● TRY IT
Render each line of the listing below as one string in a JSON list, leaving out any blank lines.

--

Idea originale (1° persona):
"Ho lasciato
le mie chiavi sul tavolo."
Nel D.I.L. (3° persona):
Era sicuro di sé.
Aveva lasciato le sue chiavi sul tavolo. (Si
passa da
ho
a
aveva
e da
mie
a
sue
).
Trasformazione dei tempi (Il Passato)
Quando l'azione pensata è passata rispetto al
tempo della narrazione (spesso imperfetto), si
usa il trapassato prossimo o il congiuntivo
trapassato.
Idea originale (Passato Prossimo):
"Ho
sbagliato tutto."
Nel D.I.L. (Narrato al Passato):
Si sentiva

--

● EXERCISE RESULT
[
  "Idea originale (1° persona):",
  "\"Ho lasciato",
  "le mie chiavi sul tavolo.\"",
  "Nel D.I.L. (3° persona):",
  "Era sicuro di sé.",
  "Aveva lasciato le sue chiavi sul tavolo. (Si",
  "passa da",
  "ho",
  "a",
  "aveva",
  "e da",
  "mie",
  "a",
  "sue",
  ").",
  "Trasformazione dei tempi (Il Passato)",
  "Quando l'azione pensata è passata rispetto al",
  "tempo della narrazione (spesso imperfetto), si",
  "usa il trapassato prossimo o il congiuntivo",
  "trapassato.",
  "Idea originale (Passato Prossimo):",
  "\"Ho",
  "sbagliato tutto.\"",
  "Nel D.I.L. (Narrato al Passato):",
  "Si sentiva"
]